Everything in the records below is to be reproduced exactly, apart from the images.

# Material provided:
>>>>

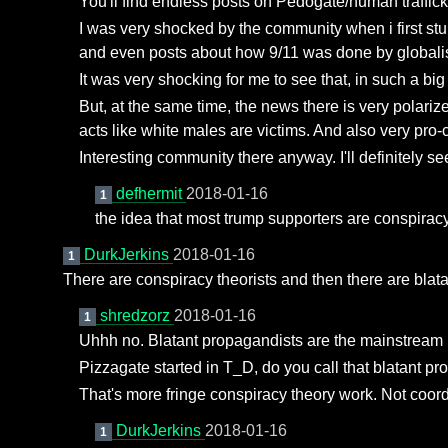
You'll find endless posts on Pedogate/human traffick
I was very shocked by the community when i first st
and even posts about how 9/11 was done by globalis
It was very shocking for me to see that, in such a bi
But, at the same time, the news there is very polarize
acts like white males are victims. And also very pro-co
Interesting community there anyway. I'll definitely see
defhermit
2018-01-16
1
the idea that most trump supporters are conspiracy
DurkJerkins
2018-01-16
1
There are conspiracy theorists and then there are blatant
shredzorz
2018-01-16
1
Uhhh no. Blatant propagandists are the mainstream
Pizzagate started in T_D, do you call that blatant 
That's more fringe conspiracy theory work. Not coo
DurkJerkins
2018-01-16
1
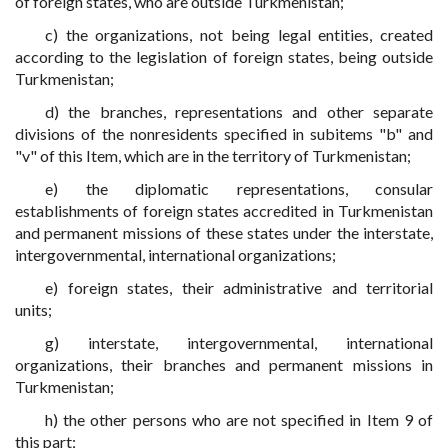
of foreign states, who are outside Turkmenistan;
c) the organizations, not being legal entities, created
according to the legislation of foreign states, being outside
Turkmenistan;
d) the branches, representations and other separate
divisions of the nonresidents specified in subitems "b" and
"v" of this Item, which are in the territory of Turkmenistan;
e) the diplomatic representations, consular
establishments of foreign states accredited in Turkmenistan
and permanent missions of these states under the interstate,
intergovernmental, international organizations;
e) foreign states, their administrative and territorial
units;
g) interstate, intergovernmental, international
organizations, their branches and permanent missions in
Turkmenistan;
h) the other persons who are not specified in Item 9 of
this part;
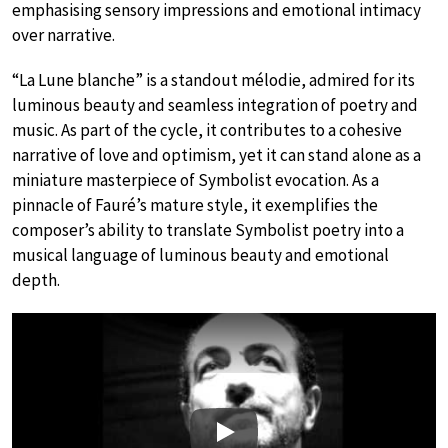
emphasising sensory impressions and emotional intimacy
over narrative.
“La Lune blanche” is a standout mélodie, admired for its
luminous beauty and seamless integration of poetry and
music. As part of the cycle, it contributes to a cohesive
narrative of love and optimism, yet it can stand alone as a
miniature masterpiece of Symbolist evocation. As a
pinnacle of Fauré’s mature style, it exemplifies the
composer’s ability to translate Symbolist poetry into a
musical language of luminous beauty and emotional
depth.
Play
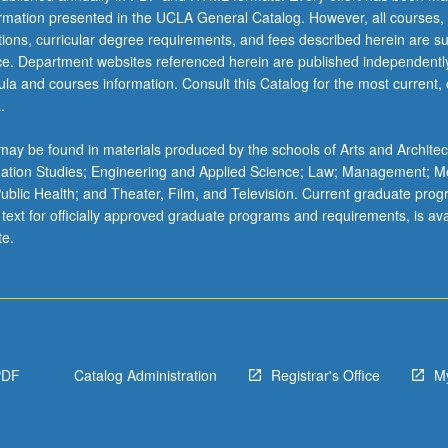
ormation presented in the UCLA General Catalog. However, all courses,
ations, curricular degree requirements, and fees described herein are su
ice. Department websites referenced herein are published independentl
la and courses information. Consult this Catalog for the most current, of
.
ay be found in materials produced by the schools of Arts and Architec
mation Studies; Engineering and Applied Science; Law; Management; M
 Public Health; and Theater, Film, and Television. Current graduate pro
 text for officially approved graduate programs and requirements, is ava
te.
PDF
Catalog Administration
Registrar's Office
M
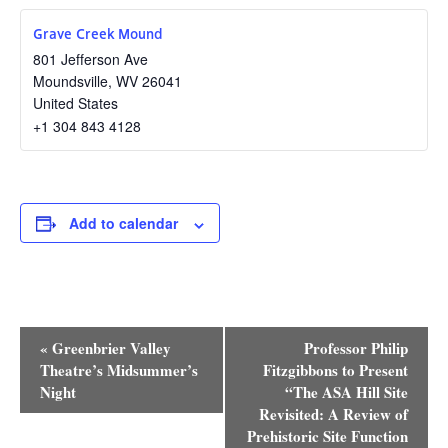
Grave Creek Mound
801 Jefferson Ave
Moundsville
,
WV
26041
United States
+1 304 843 4128
Add to calendar
Event
«
Greenbrier Valley
Professor Philip
Navigation
Theatre’s Midsummer’s
Fitzgibbons to Present
Night
“The ASA Hill Site
Revisited: A Review of
Prehistoric Site Function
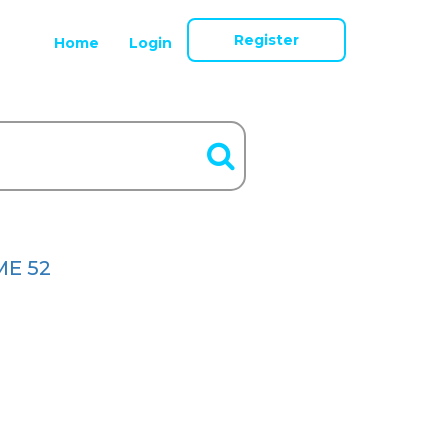
Register
Home
Login
E 52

<<<<

# Response:
You'll find endless posts on Pedogate/human traffick
I was very shocked by the community when i first st
and even posts about how 9/11 was done by globalis
It was very shocking for me to see that, in such a bi
But, at the same time, the news there is very polarize
acts like white males are victims. And also very pro-co
Interesting community there anyway. I'll definitely see
defhermit
2018-01-16
1
the idea that most trump supporters are conspiracy
DurkJerkins
2018-01-16
1
There are conspiracy theorists and then there are blatant
shredzorz
2018-01-16
1
Uhhh no. Blatant propagandists are the mainstream
Pizzagate started in T_D, do you call that blatant 
That's more fringe conspiracy theory work. Not coo
DurkJerkins
2018-01-16
1
of foreign states, who are outside Turkmenistan;
c) the organizations, not being legal entities, created
according to the legislation of foreign states, being outside
Turkmenistan;
d) the branches, representations and other separate
divisions of the nonresidents specified in subitems "b" and
"v" of this Item, which are in the territory of Turkmenistan;
e) the diplomatic representations, consular
establishments of foreign states accredited in Turkmenistan
and permanent missions of these states under the interstate,
intergovernmental, international organizations;
e) foreign states, their administrative and territorial
units;
g) interstate, intergovernmental, international
organizations, their branches and permanent missions in
Turkmenistan;
h) the other persons who are not specified in Item 9 of
this part;
emphasising sensory impressions and emotional intimacy
over narrative.
“La Lune blanche” is a standout mélodie, admired for its
luminous beauty and seamless integration of poetry and
music. As part of the cycle, it contributes to a cohesive
narrative of love and optimism, yet it can stand alone as a
miniature masterpiece of Symbolist evocation. As a
pinnacle of Fauré’s mature style, it exemplifies the
composer’s ability to translate Symbolist poetry into a
musical language of luminous beauty and emotional
depth.
Play
ormation presented in the UCLA General Catalog. However, all courses,
ations, curricular degree requirements, and fees described herein are su
ice. Department websites referenced herein are published independentl
la and courses information. Consult this Catalog for the most current, of
.
ay be found in materials produced by the schools of Arts and Architec
mation Studies; Engineering and Applied Science; Law; Management; M
 Public Health; and Theater, Film, and Television. Current graduate pro
 text for officially approved graduate programs and requirements, is ava
te.
PDF
Catalog Administration
Registrar's Office
M
Grave Creek Mound
801 Jefferson Ave
Moundsville
,
WV
26041
United States
+1 304 843 4128
Add to calendar
Event
«
Greenbrier Valley
Professor Philip
Navigation
Theatre’s Midsummer’s
Fitzgibbons to Present
Night
“The ASA Hill Site
Revisited: A Review of
Prehistoric Site Function
Register
Home
Login
E 52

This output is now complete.